(a) Field of the Invention
The present invention relates to a fabrication method of a semiconductor device, and more particularly, to a method of fabricating a copper line in a semiconductor device.
(b) Description of the Related Art
Tungsten (W), aluminum (Al), or an aluminum alloy are typically used as the metal to form a metal line in a semiconductor device. However, much research is being performed on ways to use copper (Cu) in place of tungsten and aluminum for the metal wiring in semiconductor devices because of the relatively low resistivity of copper and because copper provides for a high degree of reliability when used for such an application (i.e., the metal wiring in a semiconductor device).
Nevertheless, a drawback of copper is that, unlike with tungsten and aluminum, it is difficult to form lines in semiconductor devices by reactive ion etching. Accordingly, much research is being performed on ways to simultaneously form a plug and a line without the use of reactive ion etching. Such a process is referred to as a dual damascene process.
In the conventional dual damascene process in which copper is used, copper is blanket-deposited on a wafer, then unnecessary parts of the copper layer on a surface of the wafer are removed by chemical-mechanical polishing to thereby complete the formation of a copper plug and a metal line.
A conventional method for fabricating a semiconductor device will be described below with reference to FIGS. 1a through 1e. 
Referring first to FIG. 1a, a lower insulation layer 2 and a lower metal line 3 are formed on a semiconductor substrate 1. Next, a first SiC layer 4 for use as an etching completion layer during etching to form a via is formed over the lower insulation layer 2 and the lower metal line 3.
Following the formation of the first SiC layer 4, a first SiOC layer 5 is formed on the SiC layer 4. The SiOC layer 5 acts as an interlayer dielectric film. Formed over the first SiOC layer 5 is a second SiC layer 4′, which acts as an etching completion layer during etching to form a line opening. A second SiOC layer 5′ is formed over the second SiC layer 4′. The second SiOC layer 5′ acts as an interlayer dielectric film.
Next, with reference to FIG. 1b, a photosensitive layer is deposited on the second SiOC layer 5′, after which the photosensitive layer is exposed and developed to form a first photoresist pattern (not shown) for forming a line opening. Using the first photoresist pattern as a mask and the second SiC layer 4′ as an etching completion layer, the second SiOC layer 5′ and the second SiC layer 4′ are etched at a predetermined area to thereby form a line opening 100. The first photoresist pattern is then removed, after which a cleaning process is performed.
Subsequently, with reference to FIG. 1c, a second photoresist pattern (not shown) is formed on the second SiOC layer 5′. The second photoresist pattern has an opening centered about the line opening 100 and a width that is less than a width of an opening of the first photoresist pattern, that is, less than a width of the line opening 100. Using the second photoresist pattern as a mask and the first SiC layer 4 as an etching completion layer, the exposed first SiOC layer 5 and the first SiC layer 4 are etched until the lower metal line 3 is exposed to thereby form a via 200.

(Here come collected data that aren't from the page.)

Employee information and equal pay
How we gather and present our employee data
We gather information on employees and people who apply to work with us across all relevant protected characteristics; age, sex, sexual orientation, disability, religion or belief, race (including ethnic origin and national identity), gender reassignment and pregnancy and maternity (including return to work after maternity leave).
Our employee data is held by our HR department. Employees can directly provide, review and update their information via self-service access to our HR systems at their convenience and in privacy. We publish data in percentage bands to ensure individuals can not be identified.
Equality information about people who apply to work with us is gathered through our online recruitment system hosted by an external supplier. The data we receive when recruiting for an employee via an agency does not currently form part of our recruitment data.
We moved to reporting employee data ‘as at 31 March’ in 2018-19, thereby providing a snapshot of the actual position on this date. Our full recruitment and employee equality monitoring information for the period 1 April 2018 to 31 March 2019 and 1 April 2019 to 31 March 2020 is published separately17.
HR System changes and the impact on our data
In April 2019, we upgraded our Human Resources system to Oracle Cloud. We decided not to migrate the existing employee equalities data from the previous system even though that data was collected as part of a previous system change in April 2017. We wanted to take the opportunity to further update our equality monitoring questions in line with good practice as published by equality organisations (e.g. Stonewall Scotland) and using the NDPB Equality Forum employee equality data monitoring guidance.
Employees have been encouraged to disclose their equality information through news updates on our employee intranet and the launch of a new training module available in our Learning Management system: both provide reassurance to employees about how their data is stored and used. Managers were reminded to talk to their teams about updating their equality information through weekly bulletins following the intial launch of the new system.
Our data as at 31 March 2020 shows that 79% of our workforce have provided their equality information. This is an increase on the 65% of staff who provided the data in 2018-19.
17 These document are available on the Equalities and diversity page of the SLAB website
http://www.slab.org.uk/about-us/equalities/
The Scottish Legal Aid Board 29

Next, with reference to FIG. 1d, a barrier metal layer 6 made of TaN is deposited to a thickness of approximately 300 Å over all exposed surfaces of the lower metal line 3, the first SiOC layer 5, and the second SiOC layer 5′. Next, a copper layer 7 is deposited on the barrier metal layer 6 until the via 200 and the line opening 100 are completely filled.
Referring to FIG. 1e, chemical-mechanical polishing is performed on the copper layer 7 until the second SiOC layer 5′ is exposed and the copper layer 7 is substantially flush with the same. As a result, the via 200 and the copper line layer are simultaneously formed.
However, in the configuration resulting from the conventional method described above, since the SiC layer 4′, which is used as an etching completion layer, is interposed between the SiOC layers 5 and 5′, which are interlayer insulating layers, the overall capacitance of the device is increased significantly when compared to when no SiC layer is formed between the SiOC layers 5 and 5′. This interferes with the free flow of current such that the operational speed of the device is reduced.
Further, with the direct contact of the photosensitive layers to surfaces and side walls of the SiOC layers for the formation of the line opening and the via, full removal of the photosensitive layers does not occur. This results in increasing the resistances of the via and the lie opening.